As communication, entertainment and even working processes draw closer it is clear that the consensus of what is driving convergence needs to be reappraised.
Pursuant to my role as a senior analyst within the mobile operator strategy team at Informa I constantly consider market opportunities and strategies in which new services are brought to market.
In this position it has become clear to me that the idea of convergence as a standalone concept has grown to the point that one can no longer consider it a single approach. Such an approach risks ineffectually conveying all the points of complexity involved with it.
In the process of delivering strategic perspectives and analysing market factors I have leant toward an approach that considers outputs from a service, technology and device perspective.
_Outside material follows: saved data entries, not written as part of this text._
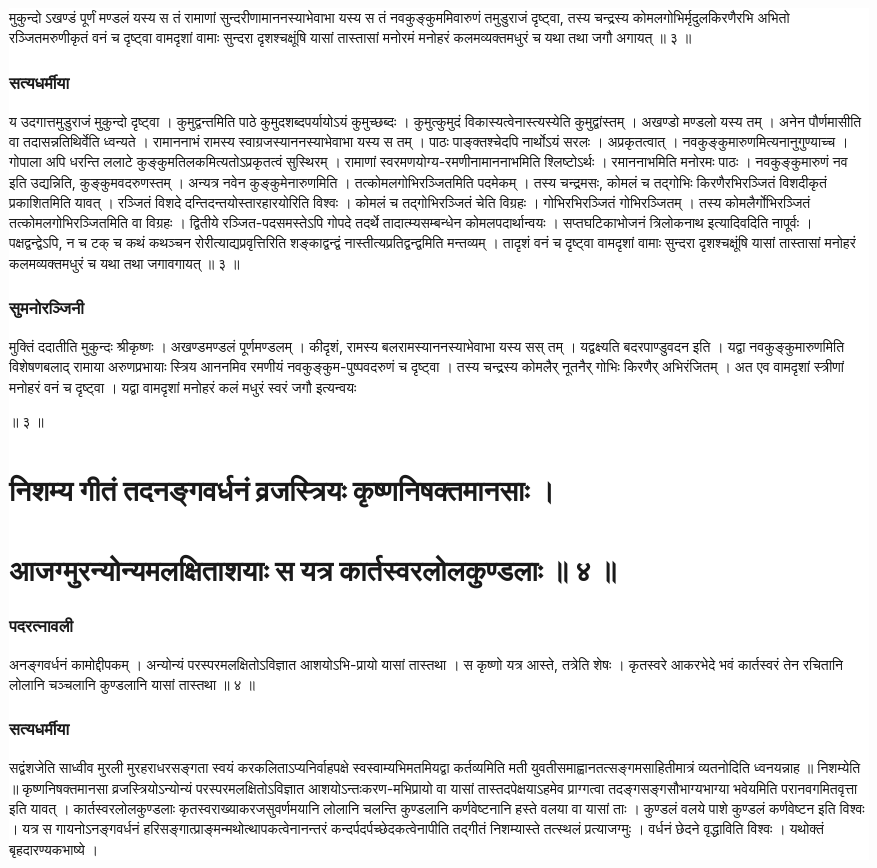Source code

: मुकुन्दो ऽखण्डं पूर्णं मण्डलं यस्य स तं रामाणां सुन्दरीणामाननस्याभेवाभा यस्य स तं नवकुङ्कुममिवारुणं तमुडुराजं दृष्ट्वा, तस्य चन्द्रस्य कोमलगोभिर्मृदुलकिरणैरभि अभितो रञ्जितमरुणीकृतं वनं च दृष्ट्वा वामदृशां वामाः सुन्दरा दृशश्चक्षूंषि यासां तास्तासां मनोरमं मनोहरं कलमव्यक्तमधुरं च यथा तथा जगौ अगायत् ॥ ३ ॥

### **सत्यधर्मीया**

य उदगात्तमुडुराजं मुकुन्दो दृष्ट्वा । कुमुद्वन्तमिति पाठे कुमुदशब्दपर्यायोऽयं कुमुच्छब्दः । कुमुत्कुमुदं विकास्यत्वेनास्त्यस्येति कुमुद्वांस्तम् । अखण्डो मण्डलो यस्य तम् । अनेन पौर्णमासीति वा तदासन्नतिथिर्वेति ध्वन्यते । रामाननाभं रामस्य स्वाग्रजस्याननस्याभेवाभा यस्य स तम् । पाठः पाङ्क्तश्चेदपि नार्थोऽयं सरलः । अप्रकृतत्वात् । नवकुङ्कुमारुणमित्यनानुगुण्याच्च । गोपाला अपि धरन्ति ललाटे कुङ्कुमतिलकमित्यतोऽप्रकृतत्वं सुस्थिरम् । रामाणां स्वरमणयोग्य-रमणीनामाननाभमिति श्लिष्टोऽर्थः । रमाननाभमिति मनोरमः पाठः । नवकुङ्कुमारुणं नव इति उद्यन्निति, कुङ्कुमवदरुणस्तम् । अन्यत्र नवेन कुङ्कुमेनारुणमिति । तत्कोमलगोभिरञ्जितमिति पदमेकम् । तस्य चन्द्रमसः, कोमलं च तद्गोभिः किरणैरभिरञ्जितं विशदीकृतं प्रकाशितमिति यावत् । रञ्जितं विशदे दन्तिदन्तयोस्तारहारयोरिति विश्वः । कोमलं च तद्गोभिरञ्जितं चेति विग्रहः । गोभिरभिरञ्जितं गोभिरञ्जितम् । तस्य कोमलैर्गोभिरञ्जितं तत्कोमलगोभिरञ्जितमिति वा विग्रहः । द्वितीये रञ्जित-पदसमस्तेऽपि गोपदे तदर्थे तादात्म्यसम्बन्धेन कोमलपदार्थान्वयः । सप्तघटिकाभोजनं त्रिलोकनाथ इत्यादिवदिति नापूर्वः । पक्षद्वन्द्वेऽपि, न च टक् च कथं कथञ्चन रोरीत्याद्यप्रवृत्तिरिति शङ्काद्वन्द्वं नास्तीत्यप्रतिद्वन्द्वमिति मन्तव्यम् । तादृशं वनं च दृष्ट्वा वामदृशां वामाः सुन्दरा दृशश्चक्षूंषि यासां तास्तासां मनोहरं कलमव्यक्तमधुरं च यथा तथा जगावगायत् ॥ ३ ॥

### **सुमनोरञ्जिनी**

मुक्तिं ददातीति मुकुन्दः श्रीकृष्णः । अखण्डमण्डलं पूर्णमण्डलम् । कीदृशं, रामस्य बलरामस्याननस्याभेवाभा यस्य सस् तम् । यद्वक्ष्यति बदरपाण्डुवदन इति । यद्वा नवकुङ्कुमारुणमिति विशेषणबलाद् रामाया अरुणप्रभायाः स्त्रिय आननमिव रमणीयं नवकुङ्कुम-पुष्पवदरुणं च दृष्ट्वा । तस्य चन्द्रस्य कोमलैर् नूतनैर् गोभिः किरणैर् अभिरंजितम् । अत एव वामदृशां स्त्रीणां मनोहरं वनं च दृष्ट्वा । यद्वा वामदृशां मनोहरं कलं मधुरं स्वरं जगौ इत्यन्वयः

॥ ३ ॥

# **निशम्य गीतं तदनङ्गवर्धनं व्रजस्त्रियः कृष्णनिषक्तमानसाः ।**

# **आजग्मुरन्योन्यमलक्षिताशयाः स यत्र कार्तस्वरलोलकुण्डलाः ॥ ४ ॥**

### **पदरत्नावली**

अनङ्गवर्धनं कामोद्दीपकम् । अन्योन्यं परस्परमलक्षितोऽविज्ञात आशयोऽभि-प्रायो यासां तास्तथा । स कृष्णो यत्र आस्ते, तत्रेति शेषः । कृतस्वरे आकरभेदे भवं कार्तस्वरं तेन रचितानि लोलानि चञ्चलानि कुण्डलानि यासां तास्तथा ॥ ४ ॥

### **सत्यधर्मीया**

सद्वंशजेति साध्वीव मुरली मुरहराधरसङ्गता स्वयं करकलिताऽप्यनिर्वाहपक्षे स्वस्वाम्यभिमतमियद्वा कर्तव्यमिति मती युवतीसमाह्वानतत्सङ्गमसाहितीमात्रं व्यतनोदिति ध्वनयन्नाह ॥ निशम्येति ॥ कृष्णनिषक्तमानसा व्रजस्त्रियोऽन्योन्यं परस्परमलक्षितोऽविज्ञात आशयोऽन्तःकरण-मभिप्रायो वा यासां तास्तदपेक्षयाऽहमेव प्राग्गत्वा तदङ्गसङ्गसौभाग्यभाग्या भवेयमिति परानवगमितवृत्ता इति यावत् । कार्तस्वरलोलकुण्डलाः कृतस्वराख्याकरजसुवर्णमयानि लोलानि चलन्ति कुण्डलानि कर्णवेष्टनानि हस्ते वलया वा यासां ताः । कुण्डलं वलये पाशे कुण्डलं कर्णवेष्टन इति विश्वः । यत्र स गायनोऽनङ्गवर्धनं हरिसङ्गात्प्राङ्मन्मथोत्थापकत्वेनानन्तरं कन्दर्पदर्पच्छेदकत्वेनापीति तद्गीतं निशम्यास्ते तत्स्थलं प्रत्याजग्मुः । वर्धनं छेदने वृद्धाविति विश्वः । यथोक्तं बृहदारण्यकभाष्ये ।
One might label this as the foundational legacy of modern telecommunication as it defines the parameters of the connected, networked economy.
This structural arrangement has been further enshrined in a tripartite-like relationship between the various value chain players involved in convergence were roles have blurred as relationships have overlapped – one only has to look at the evolution of players like Apple and Google who have moved from service-to-device-to-connectivity agents in the process of pursuing business opportunities.
To illustrate this point further let us look at one member of the tripartite; devices. It is clear that one can no longer define a single device or even class of devices as wholly applicable to connectivity. All formats of electronic device whether they are connected TV’s or tablets have the potential to be enhanced, developed and ultimately perfected through networking capabilities.